Source excerpt =>
Since I left town for 10 days over Christmas, my lucky bamboo plant (Dracaena sanderiana, not actually bamboo nor native to Asia) has been ailing. Several of its leaves have turned yellow and are getting progressively limper. I changed the water and added some iron to it (which I have already been doing). If I could hug it and feed it chicken soup or something, I would.
This plant is important to me for sentimental reasons. Here’s the story:
About 8 years ago, when I started a job I very quickly came to hate and soon left, my new supervisor gave me a lucky bamboo plant to keep on my desk. It never thrived in spite of my attentions, and by the time I left the company several months later, it was a sickly yellow spindle. I’ve heard that bamboo symbolizes one’s career, and that one certainly seemed to reflect mine at that company. I took it with me when I cleaned out my desk, but went back to the business after hours a few days later and dropped it in their dumpster, pot and all. I needed the closure, and clearly that plant was not going to survive in my care anyway.
Soon after accepting my next job, which I loved, I bought my current bamboo and have kept in on my fireplace mantle. It has thrived for all the years since, and I’ve been careful to make sure it has what it needs. I regard it as a canary in the coal mine for my professional success, in a way, and to see it looking so puny breaks my heart for many reasons.

Given data =>
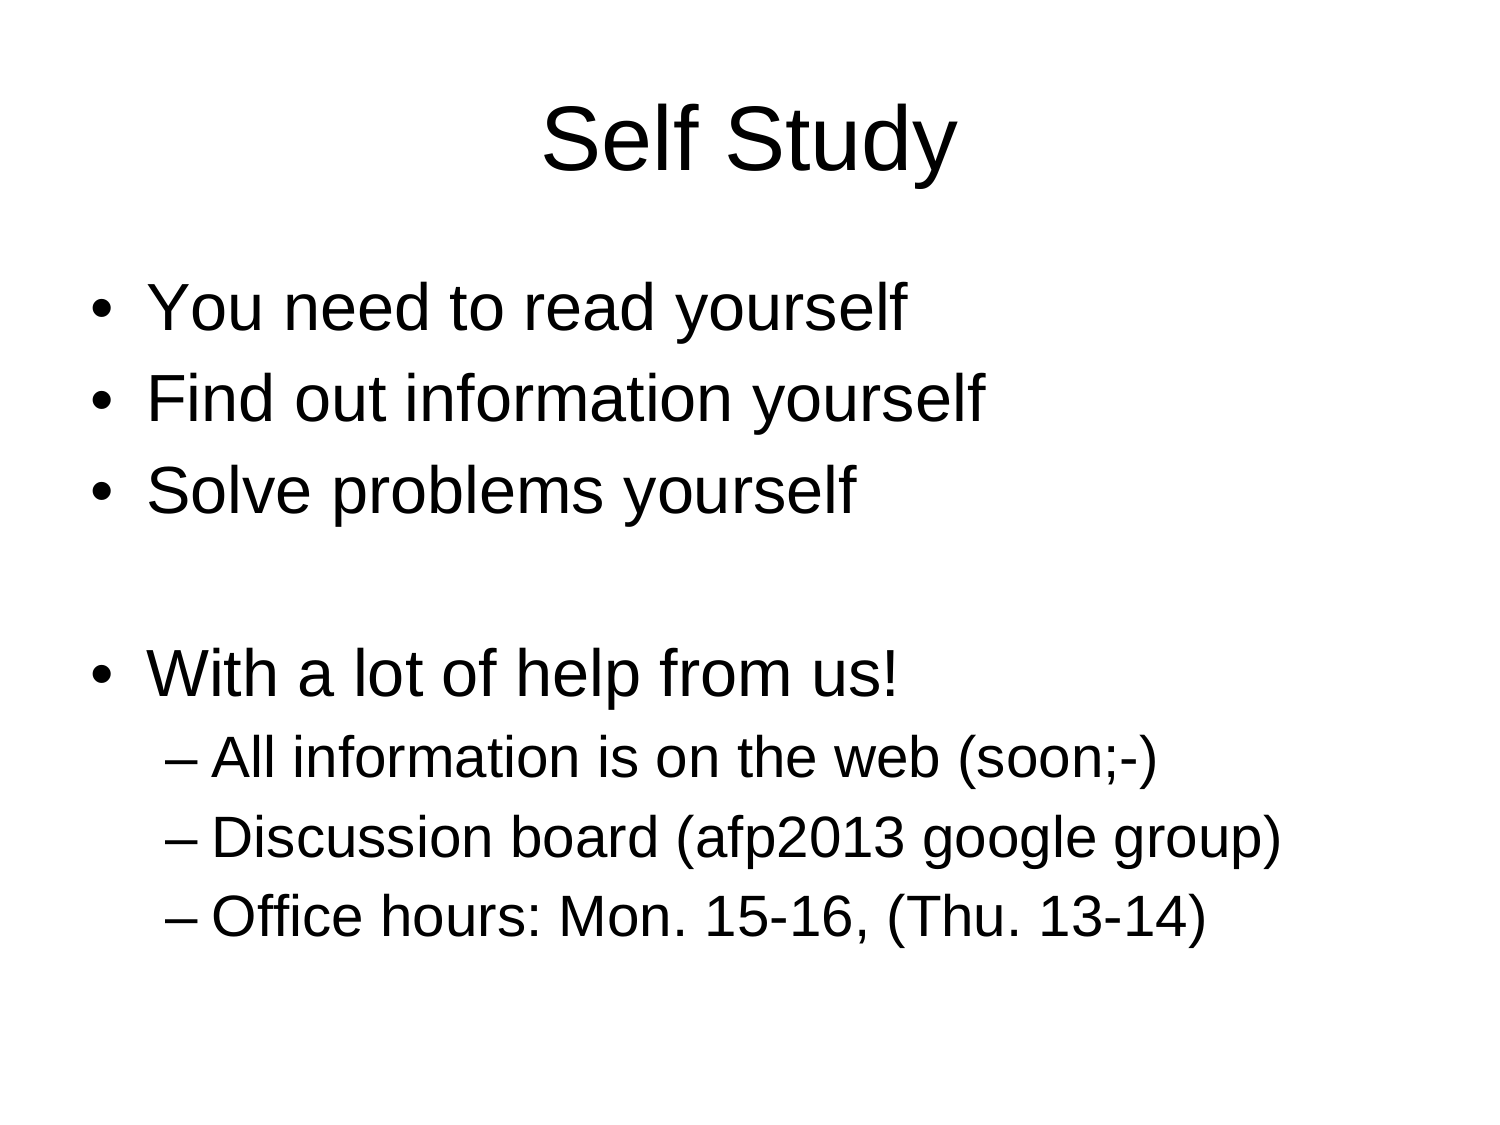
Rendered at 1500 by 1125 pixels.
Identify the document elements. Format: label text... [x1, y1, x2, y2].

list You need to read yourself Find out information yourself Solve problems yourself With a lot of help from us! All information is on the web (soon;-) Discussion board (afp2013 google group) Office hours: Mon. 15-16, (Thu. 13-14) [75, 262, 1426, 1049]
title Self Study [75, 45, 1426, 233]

Exercise brief =>
Quote the lucky bamboo post from above in full, word for word.

Task answer =>
Since I left town for 10 days over Christmas, my lucky bamboo plant (Dracaena sanderiana, not actually bamboo nor native to Asia) has been ailing. Several of its leaves have turned yellow and are getting progressively limper. I changed the water and added some iron to it (which I have already been doing). If I could hug it and feed it chicken soup or something, I would.
This plant is important to me for sentimental reasons. Here’s the story:
About 8 years ago, when I started a job I very quickly came to hate and soon left, my new supervisor gave me a lucky bamboo plant to keep on my desk. It never thrived in spite of my attentions, and by the time I left the company several months later, it was a sickly yellow spindle. I’ve heard that bamboo symbolizes one’s career, and that one certainly seemed to reflect mine at that company. I took it with me when I cleaned out my desk, but went back to the business after hours a few days later and dropped it in their dumpster, pot and all. I needed the closure, and clearly that plant was not going to survive in my care anyway.
Soon after accepting my next job, which I loved, I bought my current bamboo and have kept in on my fireplace mantle. It has thrived for all the years since, and I’ve been careful to make sure it has what it needs. I regard it as a canary in the coal mine for my professional success, in a way, and to see it looking so puny breaks my heart for many reasons.